*** Block opens ***
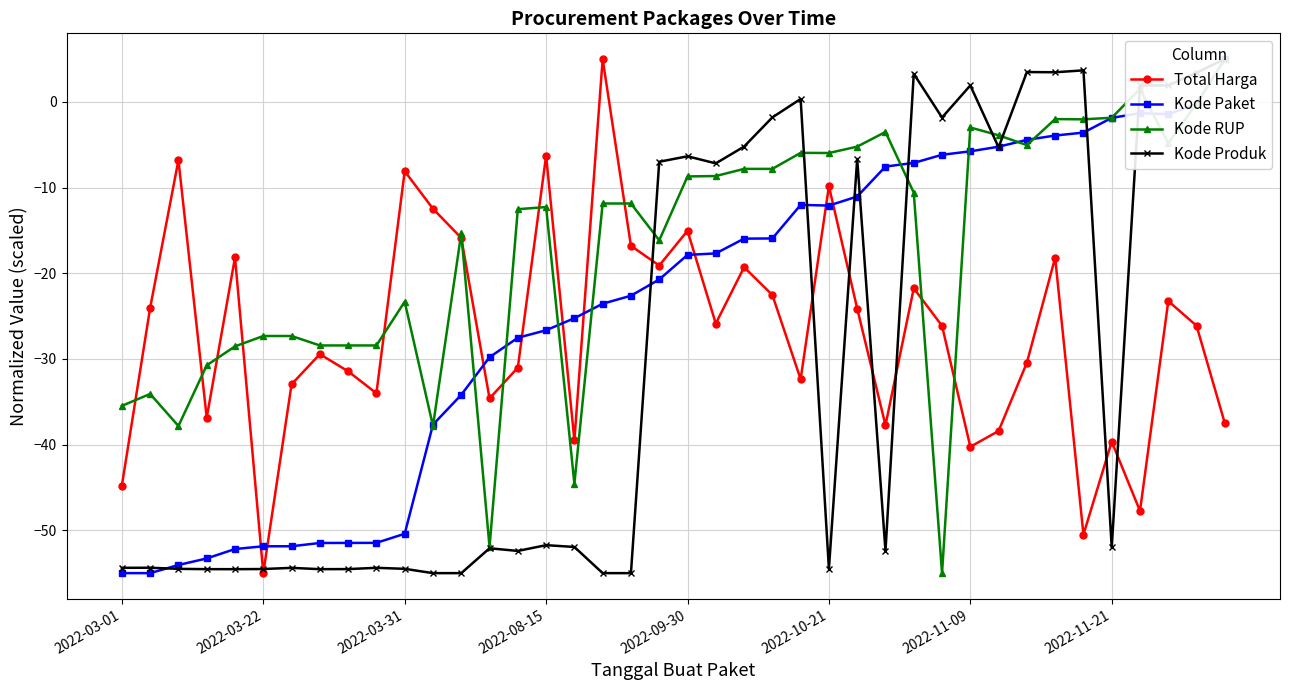

In Total Harga, how many points are lower than both neighbors (excluding endpoints)?

12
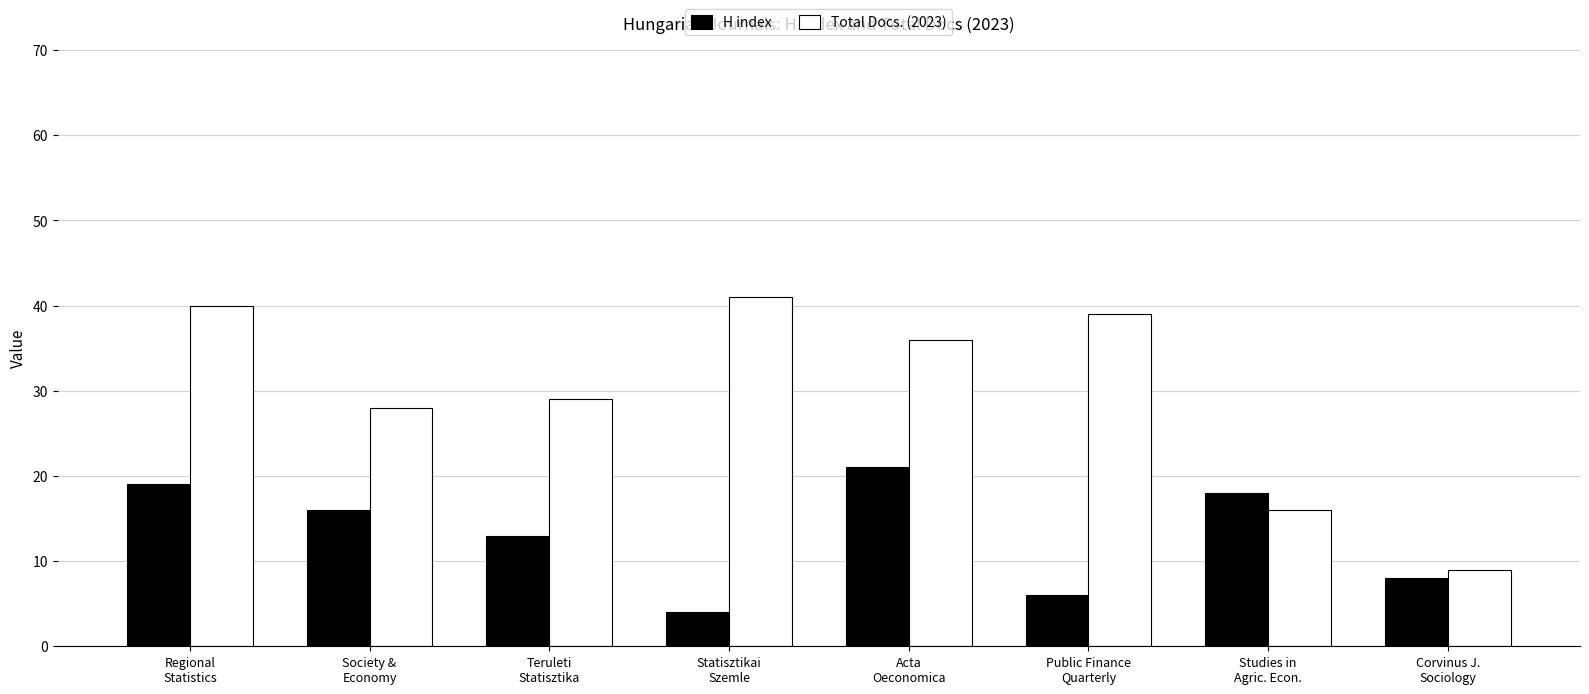

Rank the series at Teruleti
Statisztika from lowest to highest value.

H index, Total Docs. (2023)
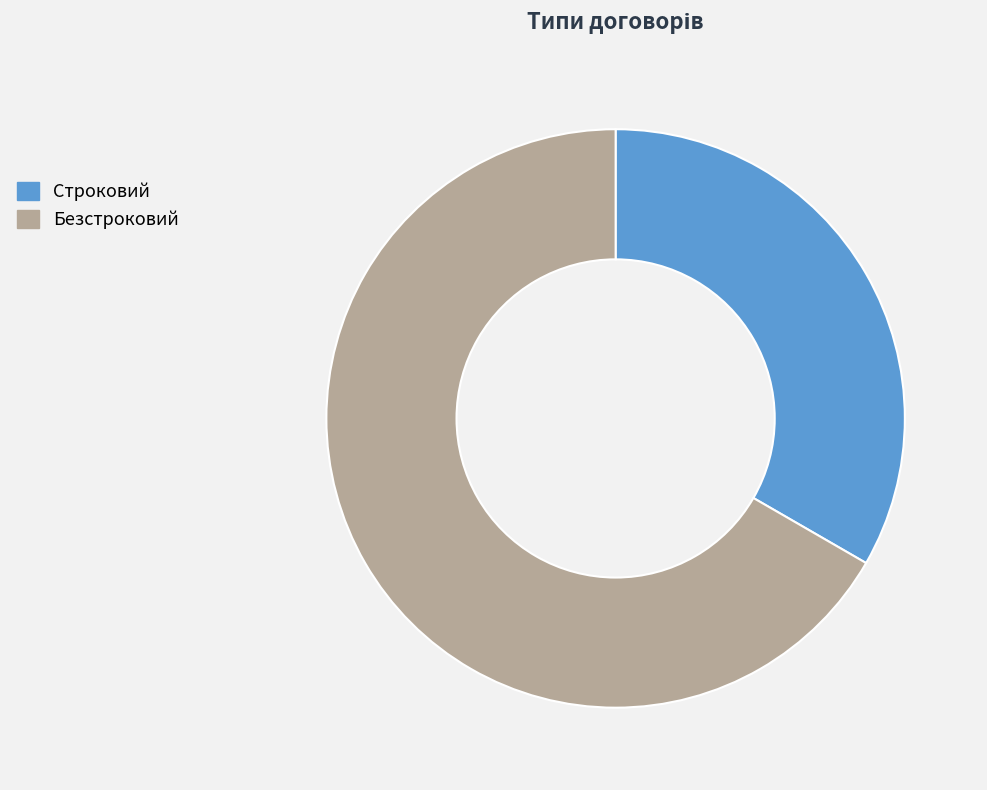

Between Строковий and Безстроковий, which is larger?

Безстроковий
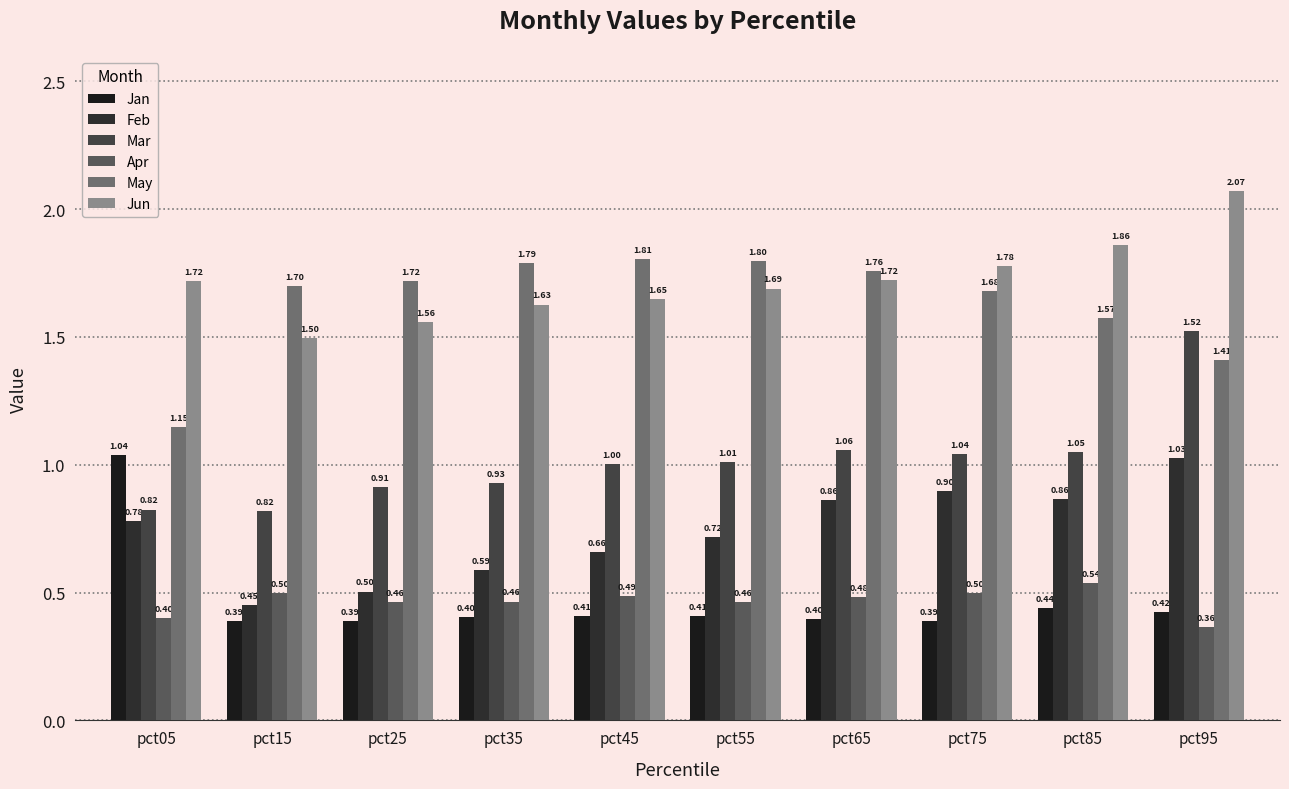

What is the value of the Mar bar at the 5th from the left?

1.0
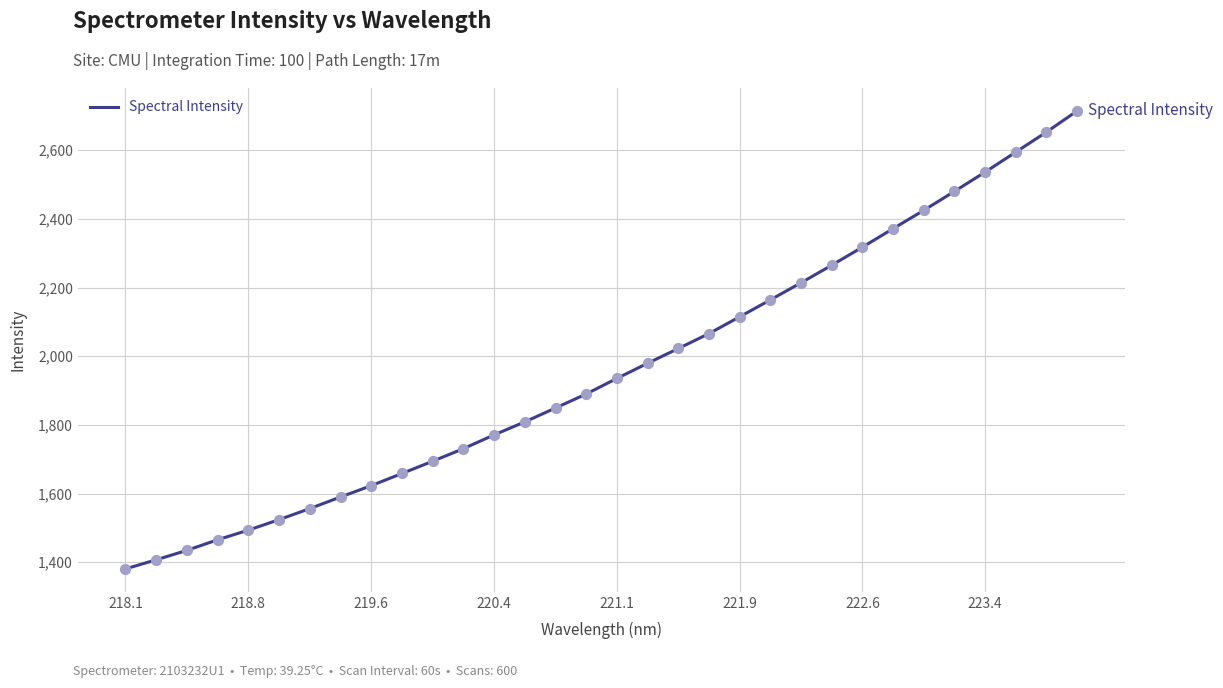

What is the minimum value shown in the chart?

1380.7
*** Block closes ***
DIRECTIONS FOR THIS TASK
Convert the lines above into a JSON list of strings, one string per line, with blank lines omitted. Leave the pictures out of the list.

ANSWER BELOW
[
  "In Total Harga, how many points are lower than both neighbors (excluding endpoints)?",
  "12",
  "Rank the series at Teruleti",
  "Statisztika from lowest to highest value.",
  "H index, Total Docs. (2023)",
  "Between Строковий and Безстроковий, which is larger?",
  "Безстроковий",
  "What is the value of the Mar bar at the 5th from the left?",
  "1.0",
  "What is the minimum value shown in the chart?",
  "1380.7"
]